So I treated crowding as a multi-signal problem. Sat with the literature for couple of weeks, picked out the proxies that capture different parts of what crowding does to a factor, and implemented each one as its own small module. Each signal can be swapped, dropped, reweighted, without breaking anything else in the pipeline. Six signals fell out of the reading. I built all six.
The six signals
Each signal gives back a time series indexed on rebalance dates. Then it's rolling-percentile-ranked against its own 3-year history. The ranking is what makes the six numbers addable. Without it they live in totally different units and averaging them is meaningless, I cover this more below.
I'll go through them one by one.
1 · Valuation spread (Asness, Friedman, Israel 2017)

* RECORD EXTRACTS *
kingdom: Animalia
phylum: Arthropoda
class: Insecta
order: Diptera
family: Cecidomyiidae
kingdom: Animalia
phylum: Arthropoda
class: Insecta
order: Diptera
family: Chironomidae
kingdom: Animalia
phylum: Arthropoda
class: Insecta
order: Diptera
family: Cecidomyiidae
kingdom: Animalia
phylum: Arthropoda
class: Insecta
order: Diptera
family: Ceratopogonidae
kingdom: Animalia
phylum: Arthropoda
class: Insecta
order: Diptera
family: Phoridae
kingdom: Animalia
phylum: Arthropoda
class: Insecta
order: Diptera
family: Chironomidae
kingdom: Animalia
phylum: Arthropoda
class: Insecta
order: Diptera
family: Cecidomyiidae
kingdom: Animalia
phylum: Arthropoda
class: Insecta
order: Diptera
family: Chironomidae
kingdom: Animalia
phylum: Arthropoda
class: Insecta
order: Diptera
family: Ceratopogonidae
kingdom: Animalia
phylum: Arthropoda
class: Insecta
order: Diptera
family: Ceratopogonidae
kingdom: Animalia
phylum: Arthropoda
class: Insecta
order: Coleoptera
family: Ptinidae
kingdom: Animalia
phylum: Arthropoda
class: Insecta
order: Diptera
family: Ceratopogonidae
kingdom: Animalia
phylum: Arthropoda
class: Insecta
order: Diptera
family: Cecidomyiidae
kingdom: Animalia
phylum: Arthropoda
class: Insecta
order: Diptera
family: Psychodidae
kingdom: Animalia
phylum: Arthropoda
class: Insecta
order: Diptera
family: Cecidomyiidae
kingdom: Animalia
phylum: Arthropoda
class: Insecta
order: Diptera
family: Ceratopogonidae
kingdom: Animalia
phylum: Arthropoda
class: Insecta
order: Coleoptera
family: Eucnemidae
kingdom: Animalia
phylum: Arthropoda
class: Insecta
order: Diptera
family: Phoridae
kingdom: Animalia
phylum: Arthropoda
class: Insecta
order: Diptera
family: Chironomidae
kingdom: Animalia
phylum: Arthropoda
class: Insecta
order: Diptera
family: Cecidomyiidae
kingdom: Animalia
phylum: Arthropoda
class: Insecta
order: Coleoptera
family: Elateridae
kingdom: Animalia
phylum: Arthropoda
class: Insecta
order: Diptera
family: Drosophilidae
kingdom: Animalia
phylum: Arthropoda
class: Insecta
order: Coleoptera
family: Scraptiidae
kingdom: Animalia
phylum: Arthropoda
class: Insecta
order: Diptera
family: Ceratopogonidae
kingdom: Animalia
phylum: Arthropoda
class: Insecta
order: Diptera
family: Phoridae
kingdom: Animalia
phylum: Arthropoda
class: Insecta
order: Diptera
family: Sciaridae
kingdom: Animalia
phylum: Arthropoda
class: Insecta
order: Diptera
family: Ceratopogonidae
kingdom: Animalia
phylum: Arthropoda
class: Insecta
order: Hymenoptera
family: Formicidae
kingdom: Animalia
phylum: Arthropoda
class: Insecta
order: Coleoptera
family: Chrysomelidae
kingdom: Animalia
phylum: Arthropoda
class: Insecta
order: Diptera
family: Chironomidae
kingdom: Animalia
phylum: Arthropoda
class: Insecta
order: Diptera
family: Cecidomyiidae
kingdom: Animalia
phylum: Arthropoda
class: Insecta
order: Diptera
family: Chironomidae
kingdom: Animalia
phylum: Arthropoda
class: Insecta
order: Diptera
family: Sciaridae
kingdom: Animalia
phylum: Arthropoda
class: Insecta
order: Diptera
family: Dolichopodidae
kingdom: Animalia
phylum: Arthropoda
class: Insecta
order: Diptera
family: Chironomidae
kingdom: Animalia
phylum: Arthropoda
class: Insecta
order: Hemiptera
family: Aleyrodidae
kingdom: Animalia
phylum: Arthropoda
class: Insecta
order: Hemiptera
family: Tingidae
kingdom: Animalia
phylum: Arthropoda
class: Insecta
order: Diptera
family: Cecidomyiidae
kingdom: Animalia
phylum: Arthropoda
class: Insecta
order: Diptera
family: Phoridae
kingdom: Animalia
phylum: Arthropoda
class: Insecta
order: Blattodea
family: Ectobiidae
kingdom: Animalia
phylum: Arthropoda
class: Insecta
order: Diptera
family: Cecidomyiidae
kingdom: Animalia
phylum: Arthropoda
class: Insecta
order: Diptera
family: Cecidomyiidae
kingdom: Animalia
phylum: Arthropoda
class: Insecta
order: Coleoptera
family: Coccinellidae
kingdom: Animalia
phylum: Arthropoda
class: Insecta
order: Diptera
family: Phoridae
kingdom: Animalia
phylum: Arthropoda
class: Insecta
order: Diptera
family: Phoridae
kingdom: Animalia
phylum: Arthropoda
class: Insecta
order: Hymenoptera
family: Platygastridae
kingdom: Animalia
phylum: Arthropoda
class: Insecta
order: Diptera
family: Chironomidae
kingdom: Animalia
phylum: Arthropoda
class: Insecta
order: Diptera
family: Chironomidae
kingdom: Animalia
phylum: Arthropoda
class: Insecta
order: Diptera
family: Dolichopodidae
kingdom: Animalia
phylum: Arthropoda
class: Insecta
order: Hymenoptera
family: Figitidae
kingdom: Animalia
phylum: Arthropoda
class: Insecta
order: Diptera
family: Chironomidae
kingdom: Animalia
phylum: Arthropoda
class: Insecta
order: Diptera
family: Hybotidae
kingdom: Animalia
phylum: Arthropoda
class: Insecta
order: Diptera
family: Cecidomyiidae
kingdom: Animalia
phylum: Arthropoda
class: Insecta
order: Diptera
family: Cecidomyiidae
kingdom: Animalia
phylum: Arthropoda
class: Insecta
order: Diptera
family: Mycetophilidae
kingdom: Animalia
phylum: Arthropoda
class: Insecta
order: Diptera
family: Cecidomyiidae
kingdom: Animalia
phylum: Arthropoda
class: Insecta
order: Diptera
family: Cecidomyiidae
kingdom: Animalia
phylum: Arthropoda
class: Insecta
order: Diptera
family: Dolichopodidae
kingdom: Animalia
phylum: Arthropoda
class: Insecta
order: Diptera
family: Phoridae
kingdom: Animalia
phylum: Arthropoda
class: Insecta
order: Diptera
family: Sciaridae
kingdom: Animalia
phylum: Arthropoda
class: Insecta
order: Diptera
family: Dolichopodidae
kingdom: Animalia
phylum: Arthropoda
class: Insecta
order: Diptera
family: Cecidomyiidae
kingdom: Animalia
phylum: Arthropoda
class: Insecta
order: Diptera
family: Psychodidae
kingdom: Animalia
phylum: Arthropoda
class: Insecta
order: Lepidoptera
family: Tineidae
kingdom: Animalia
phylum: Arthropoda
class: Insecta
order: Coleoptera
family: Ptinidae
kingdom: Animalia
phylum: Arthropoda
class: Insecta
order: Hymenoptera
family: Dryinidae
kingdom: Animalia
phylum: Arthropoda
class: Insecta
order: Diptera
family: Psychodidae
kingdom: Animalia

* REQUIRED ACTIONS *
**1)** Condense the paragraph of the factor-crowding excerpt that begins "Each signal gives back" into a short bulleted list that keeps its main facts.
**2)** Set down, word for word, the stretch of the factor-crowding excerpt from "So I treated" through "built all six.".

* RESPONSES IN ORDER *
**1)**
- Each signal returns a time series indexed on rebalance dates.
- That series is rolling-percentile-ranked against its own 3-year history.
- The ranking makes the six numbers addable. Without it, they are in different units and averaging them is meaningless.

**2)**
So I treated crowding as a multi-signal problem. Sat with the literature for couple of weeks, picked out the proxies that capture different parts of what crowding does to a factor, and implemented each one as its own small module. Each signal can be swapped, dropped, reweighted, without breaking anything else in the pipeline. Six signals fell out of the reading. I built all six.